Figure 6. Reverse transcriptase has a polymerase active site that polymerizes new DNA strands from an RNA template, and a nuclease site, which cleaves the RNA template into pieces. Subunit p66 is shown in dark pink, and subunit p51 is shown in creme. The nucleic acid substrate is shown in green and blue. Image courtesy of David S. Goodsell.
Human Immunodeficiency Virus-1:
As a retrovirus, HIV-1 uses reverse transcriptase (See Figure 7) to copy its own RNA genome and make complimentary DNA, which it then incorporates into the host cell's genome. Because RT plays such a pivotal role in HIV-1 activity, it is often a prime target for viral inhibition. There are generally two categories of RT inhibitors. The first category of inhibitors are nucleoside analogs (ddNTPs), which once added to the DNA strand, prevent RT from polymerizing the rest of the DNA (See Figure 8 ). The second category of inhibitors are non-nucleoside analog inhibitors, which play a role in interacting with a specific site near the polymerase active site of p66 (See Figure 9) (Ren et al., 1995). The problem with nucleoside analogs is that they are not HIV-1 RT specific, and therefore can interfere with other DNA polymerases, which can cause serious side effects. Non-nucleoside analog inhibitors are much more specific for inhibiting HIV-1 RT only, and have much fewer side effects. Still, neither of the two categories of inhibitors are complete cures for HIV-1, as the virus is often able to produce drug-resistant mutants (Ding et al., 1995).
Figure 8. Shows a nucleoside analog inhibitor (AZT) preventing reverse transcriptase from continuing the synthesis of DNA. Image courtesy of Dan Stowell .
Figure 9. A non-nucleoside analog inhibitor (Nevirapine) interacts with a specific site near the polymerase active site to interfere with reverse transcriptase function. Image courtesy of David S. Goodsell.
One of the reasons why HIV-1 is so hard to inhibit and often resistant to drugs is because of its reverse transcriptase. Unlike many other DNA polymerases, RT is very inaccurate when it polymerizes new DNA strands.
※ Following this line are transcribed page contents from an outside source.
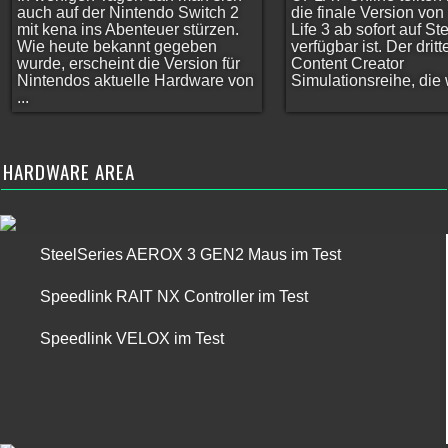
auch auf der Nintendo Switch 2
die finale Version vo
mit kena ins Abenteuer stürzen.
Life 3 ab sofort auf S
Wie heute bekannt gegeben
verfügbar ist. Der dritt
wurde, erscheint die Version für
Content Creator
Nintendos aktuelle Hardware von
Simulationsreihe, die w
...
HARDWARE AREA
SteelSeries AEROX 3 GEN2 Maus im Test
Speedlink RAIT NX Controller im Test
Speedlink VELOX im Test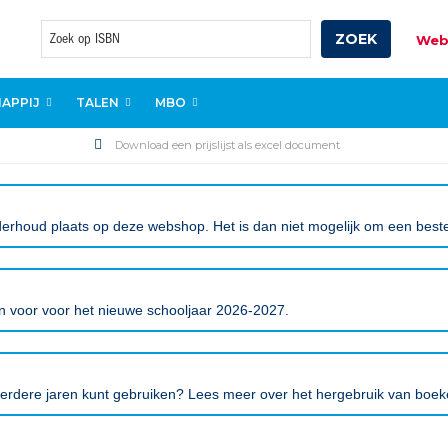
ZOEK
Web
Zoek
APPIJ
TALEN
MBO
Download een prijslijst als excel document
erhoud plaats op deze webshop. Het is dan niet mogelijk om een bestell
gen voor voor het nieuwe schooljaar 2026-2027.
eerdere jaren kunt gebruiken? Lees meer over het hergebruik van boe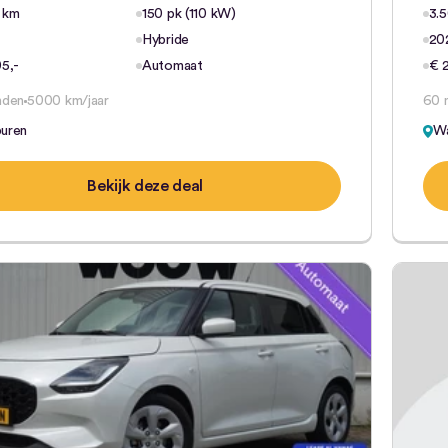
 km
150 pk (110 kW)
3.
Hybride
20
05,-
Automaat
€ 
nden
5000 km/jaar
60 
buren
Wa
Bekijk deze deal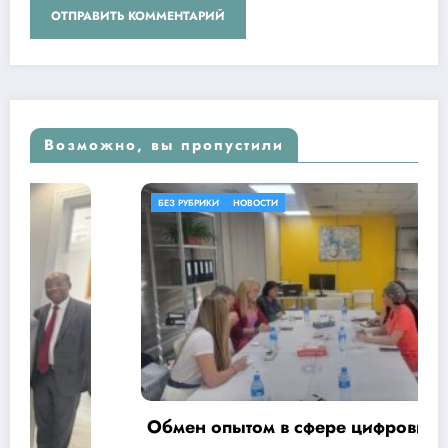
Возможно, вы пропустили
БЕЗ РУБРИКИ
НОВОСТИ
Обмен опытом в сфере цифровизации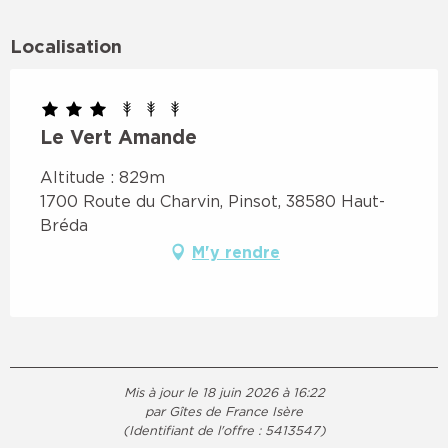
Localisation
Le Vert Amande
Altitude : 829m
1700 Route du Charvin, Pinsot, 38580 Haut-
Bréda
M'y rendre
Mis à jour le 18 juin 2026 à 16:22
par Gîtes de France Isère
(Identifiant de l'offre :
5413547
)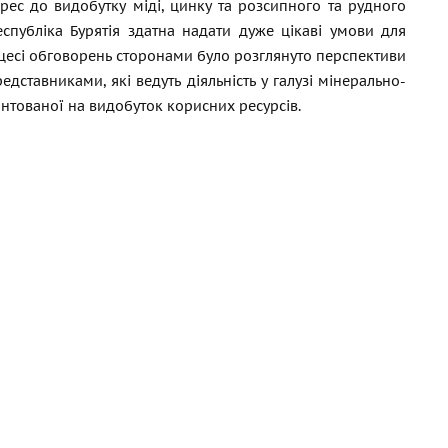
рес до видобутку міді, цинку та розсипного та рудного
еспубліка Бурятія здатна надати дуже цікаві умови для
оцесі обговорень сторонами було розглянуто перспективи
дставниками, які ведуть діяльність у галузі мінерально-
єнтованої на видобуток корисних ресурсів.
It usually makes 1 mistake about every 5000 nucleotides it incorporates into a DNA strand, compared with DNA polymerase which makes 1 mistake about every million nucleotides. Such inaccuracy by RT leads to mutations in the HIV-1 genome which are advantageous for the virus to continually build resistance to the host immune system and new drug inhibitors (Hartwell et al., 2004).